Hinzu kommt noch die angespannte Situation in den Nachbarregionen. Ein
Großteil von Dr. Werners Patienten kommt bereits aus dem Raum Bautzen
und Görlitz. Denn nicht nur Dr. Wolf ist nun in den Ruhestand gegangen, sondern weitere Fachkollegen im Umkreis, zum Beispiel in Bautzen und Schirgiswalde.
Auch deren Patienten brauchen einen neuen Facharzt. Sie werden aber
hier nicht berücksichtigt, sondern zählen zum Versorgungsgebiet Bautzen.
Der Fall von Dr. Wolf aus Löbau, der noch bis ins hohe Rentenalter arbeitete, um seine Patienten so lange wie möglich zu versorgen, ist ein besonders gravierendes Beispiel - aber bei Weitem kein Einzelfall. Viele Mediziner arbeiten bis ins hohe Alter, oft mangels Nachfolge. Laut Auskunft der KVS sind aktuell insgesamt 20 Mediziner, die als Vertragsärzte im Raum Löbau-Zittau tätig sind, bereits über 65 Jahre alt.
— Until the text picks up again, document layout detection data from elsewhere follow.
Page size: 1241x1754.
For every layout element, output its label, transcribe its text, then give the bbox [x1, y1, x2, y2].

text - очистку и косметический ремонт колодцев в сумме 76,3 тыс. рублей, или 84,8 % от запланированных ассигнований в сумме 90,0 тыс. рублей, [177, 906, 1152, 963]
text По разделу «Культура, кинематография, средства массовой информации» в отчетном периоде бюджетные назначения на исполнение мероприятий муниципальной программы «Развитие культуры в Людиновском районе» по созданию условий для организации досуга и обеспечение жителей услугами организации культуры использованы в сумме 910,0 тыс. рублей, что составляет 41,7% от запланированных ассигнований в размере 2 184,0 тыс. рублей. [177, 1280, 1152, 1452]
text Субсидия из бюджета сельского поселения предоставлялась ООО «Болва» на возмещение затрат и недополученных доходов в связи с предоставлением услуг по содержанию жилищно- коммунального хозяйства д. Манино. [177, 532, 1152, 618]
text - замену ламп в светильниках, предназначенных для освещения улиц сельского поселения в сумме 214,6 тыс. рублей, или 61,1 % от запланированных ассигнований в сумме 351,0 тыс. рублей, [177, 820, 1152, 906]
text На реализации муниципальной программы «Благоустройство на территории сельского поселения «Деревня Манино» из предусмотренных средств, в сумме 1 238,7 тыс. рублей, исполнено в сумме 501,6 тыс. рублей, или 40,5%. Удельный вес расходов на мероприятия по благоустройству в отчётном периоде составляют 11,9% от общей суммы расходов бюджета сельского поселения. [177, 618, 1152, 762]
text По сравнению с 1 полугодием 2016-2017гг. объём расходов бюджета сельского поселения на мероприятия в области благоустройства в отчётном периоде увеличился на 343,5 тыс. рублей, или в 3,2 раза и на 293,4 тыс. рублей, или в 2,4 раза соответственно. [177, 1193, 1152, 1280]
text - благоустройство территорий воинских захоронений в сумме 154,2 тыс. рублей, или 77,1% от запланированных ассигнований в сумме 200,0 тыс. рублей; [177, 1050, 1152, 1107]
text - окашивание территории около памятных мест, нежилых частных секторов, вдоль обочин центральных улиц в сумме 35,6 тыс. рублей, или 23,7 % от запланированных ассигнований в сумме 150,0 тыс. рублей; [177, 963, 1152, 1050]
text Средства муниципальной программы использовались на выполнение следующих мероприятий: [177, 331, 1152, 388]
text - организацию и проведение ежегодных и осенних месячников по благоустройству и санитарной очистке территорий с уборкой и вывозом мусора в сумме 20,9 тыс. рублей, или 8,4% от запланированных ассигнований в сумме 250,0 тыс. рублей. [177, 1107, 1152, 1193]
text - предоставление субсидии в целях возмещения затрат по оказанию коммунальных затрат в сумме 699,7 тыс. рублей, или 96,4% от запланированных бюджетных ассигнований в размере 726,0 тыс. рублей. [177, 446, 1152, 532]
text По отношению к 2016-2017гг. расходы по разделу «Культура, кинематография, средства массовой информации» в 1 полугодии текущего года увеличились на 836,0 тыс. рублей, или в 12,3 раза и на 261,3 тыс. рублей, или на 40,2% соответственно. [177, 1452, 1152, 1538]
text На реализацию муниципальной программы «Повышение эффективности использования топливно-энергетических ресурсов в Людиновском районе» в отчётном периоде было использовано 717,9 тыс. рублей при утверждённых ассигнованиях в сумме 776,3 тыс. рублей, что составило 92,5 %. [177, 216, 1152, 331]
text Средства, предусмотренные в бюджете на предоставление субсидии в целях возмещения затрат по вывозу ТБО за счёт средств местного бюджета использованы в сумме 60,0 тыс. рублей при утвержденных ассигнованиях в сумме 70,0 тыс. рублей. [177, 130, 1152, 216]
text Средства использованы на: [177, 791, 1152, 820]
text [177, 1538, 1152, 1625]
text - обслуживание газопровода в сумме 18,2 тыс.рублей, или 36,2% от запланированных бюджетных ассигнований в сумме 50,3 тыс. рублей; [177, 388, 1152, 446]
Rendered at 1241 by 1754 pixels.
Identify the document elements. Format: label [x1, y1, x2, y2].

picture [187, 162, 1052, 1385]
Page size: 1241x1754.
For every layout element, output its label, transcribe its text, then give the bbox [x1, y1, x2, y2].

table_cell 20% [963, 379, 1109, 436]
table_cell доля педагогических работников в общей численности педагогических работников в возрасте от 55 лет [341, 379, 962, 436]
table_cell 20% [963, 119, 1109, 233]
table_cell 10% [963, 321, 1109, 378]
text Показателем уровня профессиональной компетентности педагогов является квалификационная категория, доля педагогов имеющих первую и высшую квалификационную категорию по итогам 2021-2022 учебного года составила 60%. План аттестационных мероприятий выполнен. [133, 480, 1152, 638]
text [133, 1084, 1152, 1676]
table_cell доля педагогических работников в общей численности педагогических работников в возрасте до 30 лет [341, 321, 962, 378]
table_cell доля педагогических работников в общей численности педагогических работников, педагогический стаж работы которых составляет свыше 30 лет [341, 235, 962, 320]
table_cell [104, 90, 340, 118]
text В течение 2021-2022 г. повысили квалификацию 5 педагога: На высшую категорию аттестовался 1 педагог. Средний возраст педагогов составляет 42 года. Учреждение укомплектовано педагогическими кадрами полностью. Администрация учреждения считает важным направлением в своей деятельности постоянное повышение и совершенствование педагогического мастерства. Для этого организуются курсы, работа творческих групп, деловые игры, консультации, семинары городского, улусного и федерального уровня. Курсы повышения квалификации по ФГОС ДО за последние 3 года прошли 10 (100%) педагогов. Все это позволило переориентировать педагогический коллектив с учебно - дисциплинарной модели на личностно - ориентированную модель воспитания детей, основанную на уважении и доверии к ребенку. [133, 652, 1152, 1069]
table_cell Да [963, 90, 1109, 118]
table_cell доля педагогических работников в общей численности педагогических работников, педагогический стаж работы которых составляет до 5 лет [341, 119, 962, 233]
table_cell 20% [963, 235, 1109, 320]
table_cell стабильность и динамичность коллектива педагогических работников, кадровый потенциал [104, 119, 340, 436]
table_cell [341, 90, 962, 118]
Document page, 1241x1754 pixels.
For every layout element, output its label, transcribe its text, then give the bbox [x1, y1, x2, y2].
Freistaat will Medizin-Studenten mit Zuschüssen locken
Nachfolger zu finden, wird dabei immer schwieriger, bei den Fach- wie den Hausärzten. Deshalb gibt es inzwischen diverse Förderprogramme, um Mediziner gerade in ländliche Regionen zu locken. So gibt es zum Beispiel das Sächsische Hausarztstipendium, bei dem Medizinstudenten vom Sozialministerium mit 1.000 Euro monatlich gefördert werden. "Dafür machen die Absolventen nach abgeschlossenem Medizinstudium eine Weiterbildung zum Facharzt für Allgemeinmedizin und sind anschließend für mindestens sechs Jahre als Hausarzt im ländlichen Raum Sachsens außerhalb der Städte Dresden/Radebeul und Leipzig tätig", erklärt ein Sprecher der KVS.
Zudem gibt es seit 2013 das Modellprojekt „Studieren in Europa – Zukunft in Sachsen“, das die KVS zusammen mit der Uni im ungarischen Pécs ins Leben gerufen hat. Jeweils 20 Studenten werden gefördert, die sich nach dem Medizinstudium verpflichten, als niedergelassener Hausarzt im ländlichen Raum Sachsens zu arbeiten.